Only lines holding the word "align" are wanted from the records; copy all of them.

================

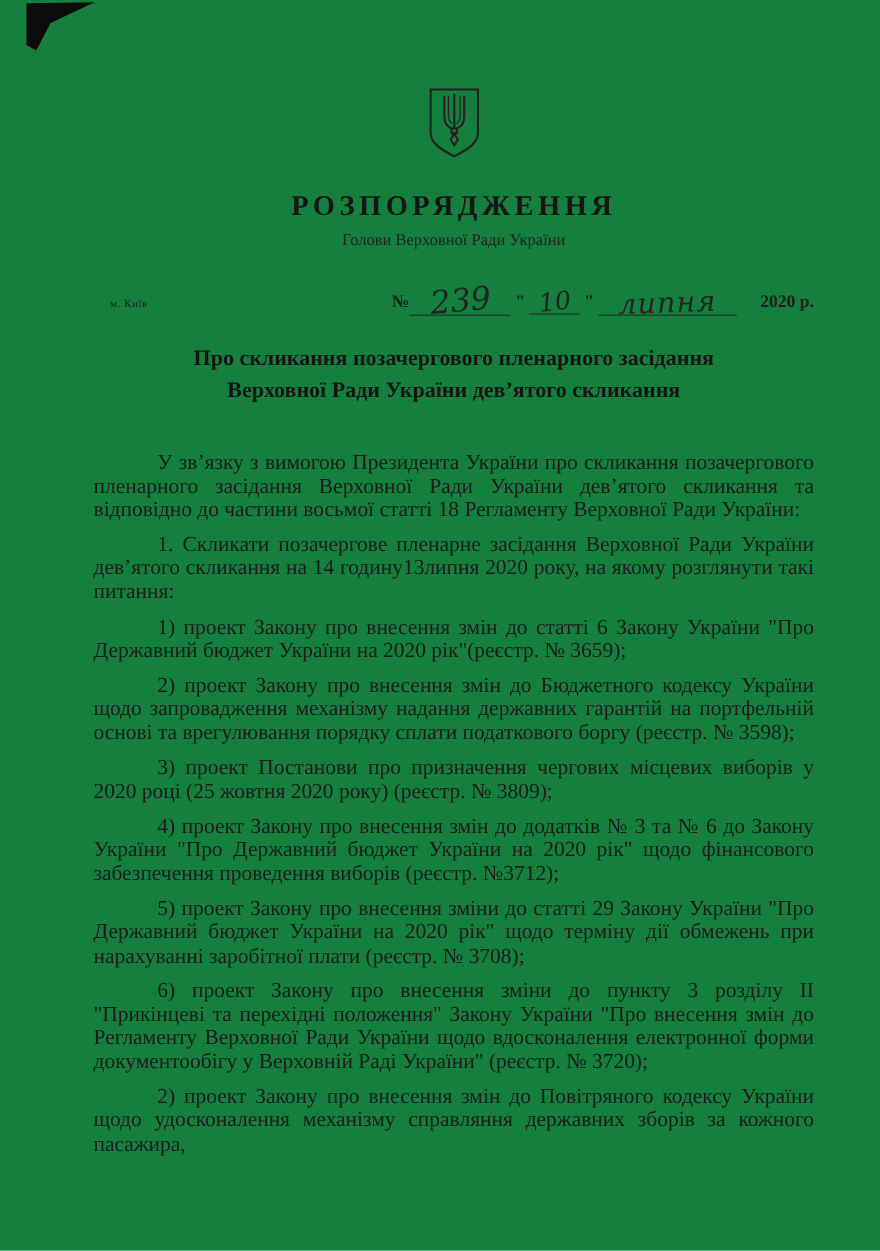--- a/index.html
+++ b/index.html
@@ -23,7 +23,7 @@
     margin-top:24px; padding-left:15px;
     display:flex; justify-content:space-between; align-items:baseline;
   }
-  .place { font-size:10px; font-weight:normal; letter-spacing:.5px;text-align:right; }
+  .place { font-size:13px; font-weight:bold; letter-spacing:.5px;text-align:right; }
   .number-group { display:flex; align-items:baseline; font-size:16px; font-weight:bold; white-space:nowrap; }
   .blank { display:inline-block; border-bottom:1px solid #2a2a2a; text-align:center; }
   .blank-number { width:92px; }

================

ANSWER SPACE
     display:flex; justify-content:space-between; align-items:baseline;
-  .place { font-size:10px; font-weight:normal; letter-spacing:.5px;text-align:right; }
+  .place { font-size:13px; font-weight:bold; letter-spacing:.5px;text-align:right; }
   .number-group { display:flex; align-items:baseline; font-size:16px; font-weight:bold; white-space:nowrap; }
   .blank { display:inline-block; border-bottom:1px solid #2a2a2a; text-align:center; }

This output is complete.